When you repeat the material, keep each line exact and omit the pictures.

*** Opening of MATERIAL TO PROCESS ***

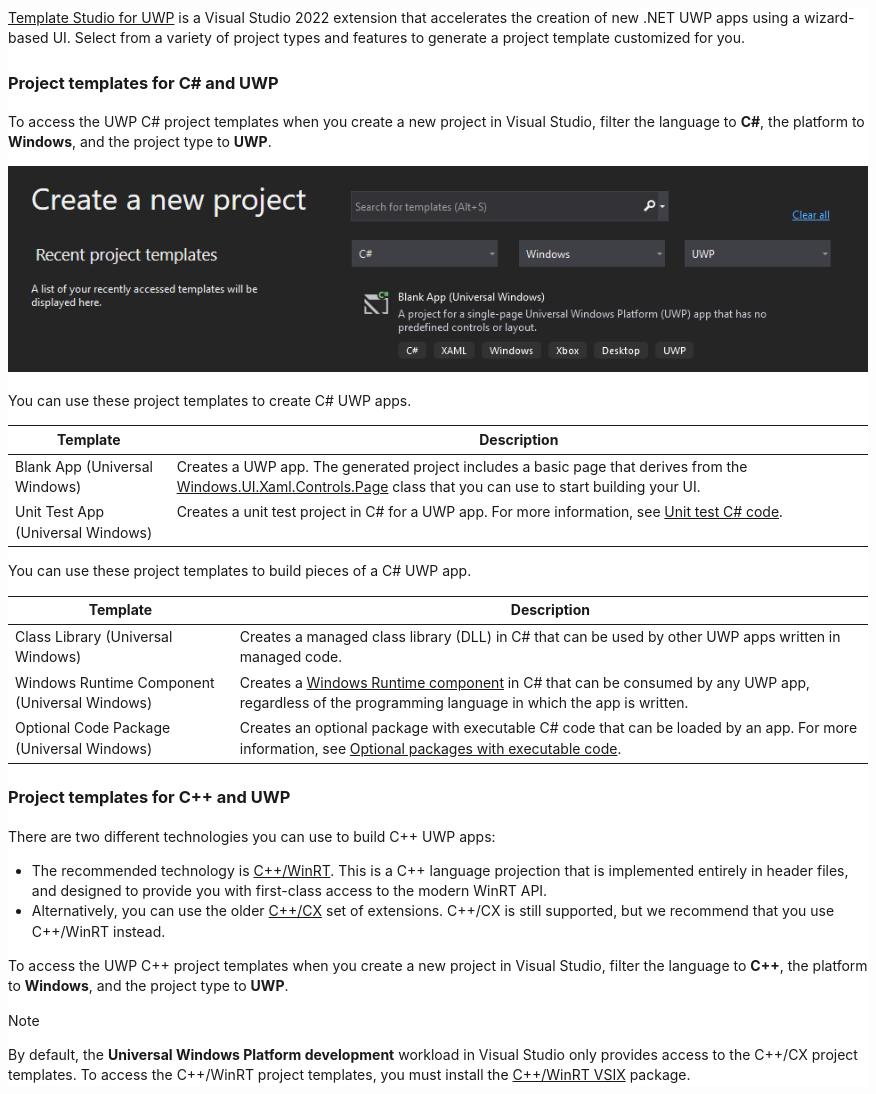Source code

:[Template Studio for UWP](https://marketplace.visualstudio.com/items?itemName=TemplateStudio.TemplateStudioForUWP) is a Visual Studio 2022 extension that accelerates the creation of new .NET UWP apps using a wizard-based UI. Select from a variety of project types and features to generate a project template customized for you.

### Project templates for C# and UWP

To access the UWP C# project templates when you create a new project in Visual Studio, filter the language to **C#**, the platform to **Windows**, and the project type to **UWP**.

![UWP C# project templates](images/uwp-projects-csharp.png)

You can use these project templates to create C# UWP apps.

| Template | Description |
|----------|-------------|
| Blank App (Universal Windows) | Creates a UWP app. The generated project includes a basic page that derives from the [Windows.UI.Xaml.Controls.Page](/uwp/api/windows.ui.xaml.controls.page) class that you can use to start building your UI. |
| Unit Test App (Universal Windows) | Creates a unit test project in C# for a UWP app. For more information, see [Unit test C# code](/visualstudio/test/unit-testing-visual-csharp-code-in-a-store-app). |

You can use these project templates to build pieces of a C# UWP app.

| Template | Description |
|----------|-------------|
| Class Library (Universal Windows) | Creates a managed class library (DLL) in C# that can be used by other UWP apps written in managed code. |
| Windows Runtime Component (Universal Windows) | Creates a [Windows Runtime component](/windows/uwp/winrt-components/) in C# that can be consumed by any UWP app, regardless of the programming language in which the app is written. |
| Optional Code Package (Universal Windows) | Creates an optional package with executable C# code that can be loaded by an app. For more information, see [Optional packages with executable code](/windows/msix/package/optional-packages-with-executable-code).  |

### Project templates for C++ and UWP

There are two different technologies you can use to build C++ UWP apps:

* The recommended technology is [C++/WinRT](/windows/uwp/cpp-and-winrt-apis/). This is a C++ language projection that is implemented entirely in header files, and designed to provide you with first-class access to the modern WinRT API.
* Alternatively, you can use the older [C++/CX](/cpp/cppcx/visual-c-language-reference-c-cx) set of extensions. C++/CX is still supported, but we recommend that you use C++/WinRT instead.

To access the UWP C++ project templates when you create a new project in Visual Studio, filter the language to **C++**, the platform to **Windows**, and the project type to **UWP**. 

> [!NOTE]
> By default, the **Universal Windows Platform development** workload in Visual Studio only provides access to the C++/CX project templates. To access the C++/WinRT project templates, you must install the [C++/WinRT VSIX](/windows/uwp/cpp-and-winrt-apis/intro-to-using-cpp-with-winrt#visual-studio-support-for-cwinrt-xaml-the-vsix-extension-and-the-nuget-package) package.
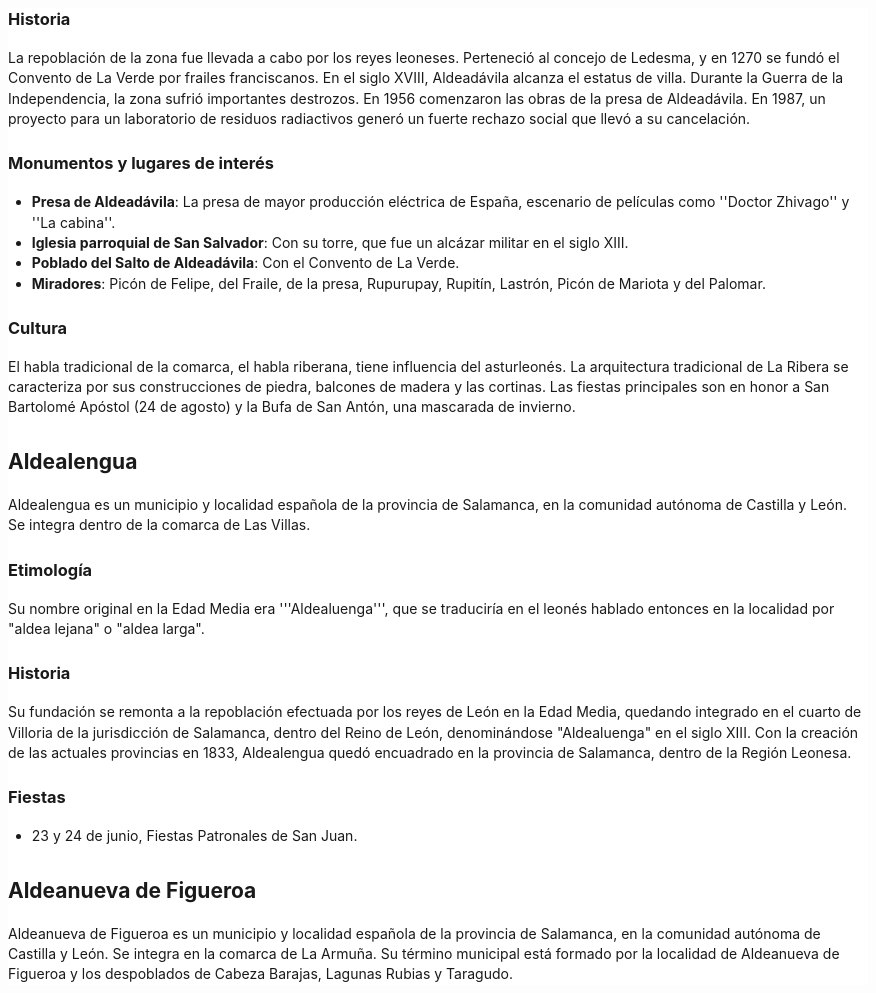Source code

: ### Historia

La repoblación de la zona fue llevada a cabo por los reyes leoneses. Perteneció al concejo de Ledesma, y en 1270 se fundó el Convento de La Verde por frailes franciscanos. En el siglo XVIII, Aldeadávila alcanza el estatus de villa. Durante la Guerra de la Independencia, la zona sufrió importantes destrozos. En 1956 comenzaron las obras de la presa de Aldeadávila. En 1987, un proyecto para un laboratorio de residuos radiactivos generó un fuerte rechazo social que llevó a su cancelación.

### Monumentos y lugares de interés

*   **Presa de Aldeadávila**: La presa de mayor producción eléctrica de España, escenario de películas como ''Doctor Zhivago'' y ''La cabina''.
*   **Iglesia parroquial de San Salvador**: Con su torre, que fue un alcázar militar en el siglo XIII.
*   **Poblado del Salto de Aldeadávila**: Con el Convento de La Verde.
*   **Miradores**: Picón de Felipe, del Fraile, de la presa, Rupurupay, Rupitín, Lastrón, Picón de Mariota y del Palomar.

### Cultura

El habla tradicional de la comarca, el habla riberana, tiene influencia del asturleonés. La arquitectura tradicional de La Ribera se caracteriza por sus construcciones de piedra, balcones de madera y las cortinas. Las fiestas principales son en honor a San Bartolomé Apóstol (24 de agosto) y la Bufa de San Antón, una mascarada de invierno.

## Aldealengua

Aldealengua es un municipio y localidad española de la provincia de Salamanca, en la comunidad autónoma de Castilla y León. Se integra dentro de la comarca de Las Villas.

### Etimología

Su nombre original en la Edad Media era '''Aldealuenga''', que se traduciría en el leonés hablado entonces en la localidad por "aldea lejana" o "aldea larga".

### Historia

Su fundación se remonta a la repoblación efectuada por los reyes de León en la Edad Media, quedando integrado en el cuarto de Villoria de la jurisdicción de Salamanca, dentro del Reino de León, denominándose "Aldealuenga" en el siglo XIII. Con la creación de las actuales provincias en 1833, Aldealengua quedó encuadrado en la provincia de Salamanca, dentro de la Región Leonesa.

### Fiestas

*   23 y 24 de junio, Fiestas Patronales de San Juan.

## Aldeanueva de Figueroa

Aldeanueva de Figueroa es un municipio y localidad española de la provincia de Salamanca, en la comunidad autónoma de Castilla y León. Se integra en la comarca de La Armuña. Su término municipal está formado por la localidad de Aldeanueva de Figueroa y los despoblados de Cabeza Barajas, Lagunas Rubias y Taragudo.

*** Close of MATERIAL TO PROCESS ***

## WRITTEN ANSWER
Source code

:[Template Studio for UWP](https://marketplace.visualstudio.com/items?itemName=TemplateStudio.TemplateStudioForUWP) is a Visual Studio 2022 extension that accelerates the creation of new .NET UWP apps using a wizard-based UI. Select from a variety of project types and features to generate a project template customized for you.

### Project templates for C# and UWP

To access the UWP C# project templates when you create a new project in Visual Studio, filter the language to **C#**, the platform to **Windows**, and the project type to **UWP**.

![UWP C# project templates](images/uwp-projects-csharp.png)

You can use these project templates to create C# UWP apps.

| Template | Description |
|----------|-------------|
| Blank App (Universal Windows) | Creates a UWP app. The generated project includes a basic page that derives from the [Windows.UI.Xaml.Controls.Page](/uwp/api/windows.ui.xaml.controls.page) class that you can use to start building your UI. |
| Unit Test App (Universal Windows) | Creates a unit test project in C# for a UWP app. For more information, see [Unit test C# code](/visualstudio/test/unit-testing-visual-csharp-code-in-a-store-app). |

You can use these project templates to build pieces of a C# UWP app.

| Template | Description |
|----------|-------------|
| Class Library (Universal Windows) | Creates a managed class library (DLL) in C# that can be used by other UWP apps written in managed code. |
| Windows Runtime Component (Universal Windows) | Creates a [Windows Runtime component](/windows/uwp/winrt-components/) in C# that can be consumed by any UWP app, regardless of the programming language in which the app is written. |
| Optional Code Package (Universal Windows) | Creates an optional package with executable C# code that can be loaded by an app. For more information, see [Optional packages with executable code](/windows/msix/package/optional-packages-with-executable-code).  |

### Project templates for C++ and UWP

There are two different technologies you can use to build C++ UWP apps:

* The recommended technology is [C++/WinRT](/windows/uwp/cpp-and-winrt-apis/). This is a C++ language projection that is implemented entirely in header files, and designed to provide you with first-class access to the modern WinRT API.
* Alternatively, you can use the older [C++/CX](/cpp/cppcx/visual-c-language-reference-c-cx) set of extensions. C++/CX is still supported, but we recommend that you use C++/WinRT instead.

To access the UWP C++ project templates when you create a new project in Visual Studio, filter the language to **C++**, the platform to **Windows**, and the project type to **UWP**. 

> [!NOTE]
> By default, the **Universal Windows Platform development** workload in Visual Studio only provides access to the C++/CX project templates. To access the C++/WinRT project templates, you must install the [C++/WinRT VSIX](/windows/uwp/cpp-and-winrt-apis/intro-to-using-cpp-with-winrt#visual-studio-support-for-cwinrt-xaml-the-vsix-extension-and-the-nuget-package) package.
Source code

: ### Historia

La repoblación de la zona fue llevada a cabo por los reyes leoneses. Perteneció al concejo de Ledesma, y en 1270 se fundó el Convento de La Verde por frailes franciscanos. En el siglo XVIII, Aldeadávila alcanza el estatus de villa. Durante la Guerra de la Independencia, la zona sufrió importantes destrozos. En 1956 comenzaron las obras de la presa de Aldeadávila. En 1987, un proyecto para un laboratorio de residuos radiactivos generó un fuerte rechazo social que llevó a su cancelación.

### Monumentos y lugares de interés

*   **Presa de Aldeadávila**: La presa de mayor producción eléctrica de España, escenario de películas como ''Doctor Zhivago'' y ''La cabina''.
*   **Iglesia parroquial de San Salvador**: Con su torre, que fue un alcázar militar en el siglo XIII.
*   **Poblado del Salto de Aldeadávila**: Con el Convento de La Verde.
*   **Miradores**: Picón de Felipe, del Fraile, de la presa, Rupurupay, Rupitín, Lastrón, Picón de Mariota y del Palomar.

### Cultura

El habla tradicional de la comarca, el habla riberana, tiene influencia del asturleonés. La arquitectura tradicional de La Ribera se caracteriza por sus construcciones de piedra, balcones de madera y las cortinas. Las fiestas principales son en honor a San Bartolomé Apóstol (24 de agosto) y la Bufa de San Antón, una mascarada de invierno.

## Aldealengua

Aldealengua es un municipio y localidad española de la provincia de Salamanca, en la comunidad autónoma de Castilla y León. Se integra dentro de la comarca de Las Villas.

### Etimología

Su nombre original en la Edad Media era '''Aldealuenga''', que se traduciría en el leonés hablado entonces en la localidad por "aldea lejana" o "aldea larga".

### Historia

Su fundación se remonta a la repoblación efectuada por los reyes de León en la Edad Media, quedando integrado en el cuarto de Villoria de la jurisdicción de Salamanca, dentro del Reino de León, denominándose "Aldealuenga" en el siglo XIII. Con la creación de las actuales provincias en 1833, Aldealengua quedó encuadrado en la provincia de Salamanca, dentro de la Región Leonesa.

### Fiestas

*   23 y 24 de junio, Fiestas Patronales de San Juan.

## Aldeanueva de Figueroa

Aldeanueva de Figueroa es un municipio y localidad española de la provincia de Salamanca, en la comunidad autónoma de Castilla y León. Se integra en la comarca de La Armuña. Su término municipal está formado por la localidad de Aldeanueva de Figueroa y los despoblados de Cabeza Barajas, Lagunas Rubias y Taragudo.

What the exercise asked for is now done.